If a company spends significant cash on ML and data infrastructure, it will always look for people to make things more efficient. Possible careers for the future:

  • Data Engineering
  • Data center operation and efficiency engineering
  • The broad “ML Operations” category

Natural Language Processing Made Easy with GPT-3

Natural Language Processing or NLP is a catch-all term for making sense of unstructured text-like data. Google search recommendations, chatbots, and grammar checkers are all forms of NLP.
This is a field with many years of research. But, for the last 5-7 years, machine learning has reigned supreme. 

Five years ago, machine learning approaches to NLP were labor intensive. Success meant having access to large amounts of clean and labeled training data that would train ML models. A text summarization model would be pretty different from one that did sentiment analysis. 

The development of large language models or LLMs has revolutionized this field. Models like GPT-3 are a general-purpose tools that can be used to do several different tasks with very little training.

To show GPT-3 in action, I built a tiny slack bot that asks some questions and uses GPT-3 to generate actions. The video below is a demo of the bot and also an explanation of how to prompt GPT-3 to do NLP tasks.

Machine Learning and its consequences

Machine Learning has brought huge benefits in many domains and generated hundreds of billions of dollars in revenue. However, the second-order consequences of machine learning-based approaches can lead to potentially devastating outcomes. 

This article by Kashmir Hill in the New York Times is exceptional reporting on a very sensitive topic – the identification of abusive material or CSAM. 

As the parent of two young children in the COVID age, I rely on telehealth services and friends who are medical professionals to help with anxiety-provoking (yet often trivial) medical situations. I often send photos of weird rashes or bug bites to determine if it is something to worry about.  

In the article, a parent took a photo of their child to send to a medical professional. This photo was uploaded to Google Photos, where it was flagged as being potentially abusive material by a machine learning algorithm. 

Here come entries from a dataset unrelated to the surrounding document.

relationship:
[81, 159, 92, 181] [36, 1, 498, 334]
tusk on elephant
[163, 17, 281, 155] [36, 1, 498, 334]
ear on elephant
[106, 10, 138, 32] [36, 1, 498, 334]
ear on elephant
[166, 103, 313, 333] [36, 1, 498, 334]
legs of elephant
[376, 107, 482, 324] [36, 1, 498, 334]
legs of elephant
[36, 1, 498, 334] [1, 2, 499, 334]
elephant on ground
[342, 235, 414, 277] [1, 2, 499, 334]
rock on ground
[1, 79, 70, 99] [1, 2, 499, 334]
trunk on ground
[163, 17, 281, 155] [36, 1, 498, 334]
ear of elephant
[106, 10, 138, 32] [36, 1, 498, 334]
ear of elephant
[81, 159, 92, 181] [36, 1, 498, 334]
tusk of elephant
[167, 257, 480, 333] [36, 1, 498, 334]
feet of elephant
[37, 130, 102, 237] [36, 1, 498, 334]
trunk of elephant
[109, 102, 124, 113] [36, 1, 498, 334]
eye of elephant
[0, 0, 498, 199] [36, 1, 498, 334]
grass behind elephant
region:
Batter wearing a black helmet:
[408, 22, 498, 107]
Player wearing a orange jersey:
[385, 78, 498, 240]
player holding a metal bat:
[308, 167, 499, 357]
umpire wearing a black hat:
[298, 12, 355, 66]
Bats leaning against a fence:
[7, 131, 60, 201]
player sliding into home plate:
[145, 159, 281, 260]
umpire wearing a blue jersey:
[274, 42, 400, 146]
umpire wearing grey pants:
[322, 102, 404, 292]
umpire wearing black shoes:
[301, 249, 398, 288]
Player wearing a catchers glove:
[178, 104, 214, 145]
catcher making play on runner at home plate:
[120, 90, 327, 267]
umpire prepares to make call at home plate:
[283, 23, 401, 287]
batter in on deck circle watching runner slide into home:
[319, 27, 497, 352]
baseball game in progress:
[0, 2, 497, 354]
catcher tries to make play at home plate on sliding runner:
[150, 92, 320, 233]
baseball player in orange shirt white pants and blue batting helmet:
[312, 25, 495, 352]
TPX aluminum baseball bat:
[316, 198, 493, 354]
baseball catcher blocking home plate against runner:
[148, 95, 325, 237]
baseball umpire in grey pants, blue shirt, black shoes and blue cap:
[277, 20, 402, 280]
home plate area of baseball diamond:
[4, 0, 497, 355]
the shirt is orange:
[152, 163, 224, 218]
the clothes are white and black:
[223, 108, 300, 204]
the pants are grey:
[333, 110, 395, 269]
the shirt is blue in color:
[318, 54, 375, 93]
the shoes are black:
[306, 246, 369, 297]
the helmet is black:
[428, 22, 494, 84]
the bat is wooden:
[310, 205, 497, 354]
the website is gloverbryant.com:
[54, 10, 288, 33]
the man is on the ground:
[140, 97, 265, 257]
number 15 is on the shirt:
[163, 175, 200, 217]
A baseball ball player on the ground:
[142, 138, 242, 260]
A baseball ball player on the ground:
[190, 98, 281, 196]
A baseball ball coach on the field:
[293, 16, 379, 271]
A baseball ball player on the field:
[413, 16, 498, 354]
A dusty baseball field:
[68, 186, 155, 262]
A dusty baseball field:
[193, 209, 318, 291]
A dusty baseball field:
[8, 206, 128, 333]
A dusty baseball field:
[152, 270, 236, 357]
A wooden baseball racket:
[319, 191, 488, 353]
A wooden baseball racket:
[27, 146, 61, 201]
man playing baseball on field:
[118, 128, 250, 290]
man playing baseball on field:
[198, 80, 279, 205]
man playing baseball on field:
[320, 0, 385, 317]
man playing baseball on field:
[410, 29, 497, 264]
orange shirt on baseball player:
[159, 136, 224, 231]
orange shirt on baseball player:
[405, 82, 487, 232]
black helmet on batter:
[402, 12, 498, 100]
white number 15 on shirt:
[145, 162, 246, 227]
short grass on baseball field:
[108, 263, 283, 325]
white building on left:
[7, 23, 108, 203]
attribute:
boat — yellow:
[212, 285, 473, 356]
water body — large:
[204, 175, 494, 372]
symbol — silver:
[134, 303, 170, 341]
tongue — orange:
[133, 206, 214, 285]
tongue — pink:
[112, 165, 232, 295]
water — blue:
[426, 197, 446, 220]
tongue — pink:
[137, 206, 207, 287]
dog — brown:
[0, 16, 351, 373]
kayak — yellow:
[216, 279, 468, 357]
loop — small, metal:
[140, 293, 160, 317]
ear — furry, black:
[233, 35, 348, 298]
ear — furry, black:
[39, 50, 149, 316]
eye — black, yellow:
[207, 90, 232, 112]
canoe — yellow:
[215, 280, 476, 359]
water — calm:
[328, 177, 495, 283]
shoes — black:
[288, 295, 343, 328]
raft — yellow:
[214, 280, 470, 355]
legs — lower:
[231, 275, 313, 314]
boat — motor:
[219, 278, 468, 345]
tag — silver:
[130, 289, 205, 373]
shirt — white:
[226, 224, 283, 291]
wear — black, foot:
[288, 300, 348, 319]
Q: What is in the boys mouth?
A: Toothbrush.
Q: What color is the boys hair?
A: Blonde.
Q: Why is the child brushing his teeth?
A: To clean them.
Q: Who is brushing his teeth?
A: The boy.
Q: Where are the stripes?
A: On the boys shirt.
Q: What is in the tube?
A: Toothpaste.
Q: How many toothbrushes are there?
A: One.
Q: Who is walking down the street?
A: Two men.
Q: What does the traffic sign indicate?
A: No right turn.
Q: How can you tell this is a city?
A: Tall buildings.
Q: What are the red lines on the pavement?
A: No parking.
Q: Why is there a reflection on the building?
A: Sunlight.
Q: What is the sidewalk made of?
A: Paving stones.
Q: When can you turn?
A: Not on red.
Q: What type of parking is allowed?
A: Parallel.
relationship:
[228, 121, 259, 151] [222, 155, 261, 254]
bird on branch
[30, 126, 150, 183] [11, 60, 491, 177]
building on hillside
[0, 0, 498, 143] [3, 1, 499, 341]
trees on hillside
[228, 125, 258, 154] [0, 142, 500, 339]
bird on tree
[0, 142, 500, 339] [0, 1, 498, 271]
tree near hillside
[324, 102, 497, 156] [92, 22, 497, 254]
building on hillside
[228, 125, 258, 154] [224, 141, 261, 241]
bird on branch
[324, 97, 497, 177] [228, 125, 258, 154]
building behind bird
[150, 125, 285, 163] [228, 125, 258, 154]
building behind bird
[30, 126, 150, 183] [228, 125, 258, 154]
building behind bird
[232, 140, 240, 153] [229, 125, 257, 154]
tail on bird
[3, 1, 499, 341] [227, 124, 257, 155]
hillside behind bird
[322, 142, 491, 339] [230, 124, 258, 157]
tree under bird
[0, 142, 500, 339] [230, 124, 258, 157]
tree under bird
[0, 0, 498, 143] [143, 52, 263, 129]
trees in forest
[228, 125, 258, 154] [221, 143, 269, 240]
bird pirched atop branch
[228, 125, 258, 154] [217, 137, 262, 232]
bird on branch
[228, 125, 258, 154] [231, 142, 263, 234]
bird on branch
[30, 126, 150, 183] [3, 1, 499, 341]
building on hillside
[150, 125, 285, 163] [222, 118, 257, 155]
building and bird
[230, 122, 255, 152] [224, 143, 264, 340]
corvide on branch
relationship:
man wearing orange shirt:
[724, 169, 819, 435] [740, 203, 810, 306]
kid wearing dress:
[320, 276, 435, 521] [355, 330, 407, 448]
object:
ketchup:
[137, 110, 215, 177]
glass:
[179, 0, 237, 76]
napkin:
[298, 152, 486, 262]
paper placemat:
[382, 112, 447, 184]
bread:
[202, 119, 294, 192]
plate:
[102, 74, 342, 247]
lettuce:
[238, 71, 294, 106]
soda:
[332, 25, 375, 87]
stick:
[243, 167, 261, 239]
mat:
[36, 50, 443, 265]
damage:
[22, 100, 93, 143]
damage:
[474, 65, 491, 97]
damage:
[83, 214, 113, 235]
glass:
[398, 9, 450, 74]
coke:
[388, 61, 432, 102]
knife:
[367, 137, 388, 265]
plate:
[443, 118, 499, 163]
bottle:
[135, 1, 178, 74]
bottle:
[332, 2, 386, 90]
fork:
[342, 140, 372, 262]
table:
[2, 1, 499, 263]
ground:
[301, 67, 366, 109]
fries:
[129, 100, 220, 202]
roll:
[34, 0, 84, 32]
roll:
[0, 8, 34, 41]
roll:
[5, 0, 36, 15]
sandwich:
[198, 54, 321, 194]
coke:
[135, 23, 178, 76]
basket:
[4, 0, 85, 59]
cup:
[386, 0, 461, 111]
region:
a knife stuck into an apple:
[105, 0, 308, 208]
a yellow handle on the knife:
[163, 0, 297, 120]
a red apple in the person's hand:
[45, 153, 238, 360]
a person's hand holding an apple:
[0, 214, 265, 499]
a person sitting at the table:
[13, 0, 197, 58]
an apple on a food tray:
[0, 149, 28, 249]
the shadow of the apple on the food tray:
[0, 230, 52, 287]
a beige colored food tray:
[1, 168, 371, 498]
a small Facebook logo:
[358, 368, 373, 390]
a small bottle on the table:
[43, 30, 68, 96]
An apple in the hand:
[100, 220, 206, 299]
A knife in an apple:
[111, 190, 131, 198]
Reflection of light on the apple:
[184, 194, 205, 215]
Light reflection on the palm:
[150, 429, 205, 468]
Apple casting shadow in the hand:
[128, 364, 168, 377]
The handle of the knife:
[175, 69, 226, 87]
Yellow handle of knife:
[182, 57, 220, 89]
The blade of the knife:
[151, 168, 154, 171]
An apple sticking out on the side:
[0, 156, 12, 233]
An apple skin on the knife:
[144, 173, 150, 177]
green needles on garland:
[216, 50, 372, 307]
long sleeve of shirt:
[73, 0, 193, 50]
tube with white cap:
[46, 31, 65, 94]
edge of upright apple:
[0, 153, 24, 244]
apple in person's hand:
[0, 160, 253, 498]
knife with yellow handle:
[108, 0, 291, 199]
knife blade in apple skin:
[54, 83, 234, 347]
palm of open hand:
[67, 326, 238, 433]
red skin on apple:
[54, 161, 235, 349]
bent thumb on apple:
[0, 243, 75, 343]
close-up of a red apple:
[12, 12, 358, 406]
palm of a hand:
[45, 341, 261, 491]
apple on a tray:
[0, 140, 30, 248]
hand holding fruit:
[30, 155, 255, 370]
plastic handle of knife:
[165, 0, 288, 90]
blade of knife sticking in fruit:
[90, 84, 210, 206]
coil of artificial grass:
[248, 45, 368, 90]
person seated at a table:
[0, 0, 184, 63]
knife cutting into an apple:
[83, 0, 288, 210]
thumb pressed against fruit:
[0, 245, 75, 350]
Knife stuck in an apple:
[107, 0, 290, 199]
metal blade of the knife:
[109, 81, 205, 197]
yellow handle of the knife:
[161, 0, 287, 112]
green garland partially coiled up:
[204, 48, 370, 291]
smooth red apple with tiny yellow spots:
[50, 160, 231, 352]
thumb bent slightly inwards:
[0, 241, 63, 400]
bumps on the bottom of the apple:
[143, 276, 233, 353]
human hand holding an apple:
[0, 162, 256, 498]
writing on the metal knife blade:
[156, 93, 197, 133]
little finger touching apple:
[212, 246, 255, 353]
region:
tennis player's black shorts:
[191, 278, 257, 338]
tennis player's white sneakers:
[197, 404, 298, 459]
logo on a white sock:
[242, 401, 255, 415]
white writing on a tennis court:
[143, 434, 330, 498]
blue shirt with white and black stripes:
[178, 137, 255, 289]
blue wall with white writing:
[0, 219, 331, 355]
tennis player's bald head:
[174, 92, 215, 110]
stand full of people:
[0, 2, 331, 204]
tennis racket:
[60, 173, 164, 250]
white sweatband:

Google ended up suspending and permanently deleting his Gmail account and his Google Fi phone and flagging his account to law enforcement. 

Just imagine how you might deal with losing both your primary email account, your phone number, and your authenticator app. 

Finding and reporting abuse is critical. But, as the article illustrates, ML-based approaches often lack context. A photo shared with a medical professional may share similar features to those showing abuse. 

Before we start devolving more and more of our day-to-day lives and decisions to machine learning-based algorithms, we may want to consider the consequences of removing humans from the loop.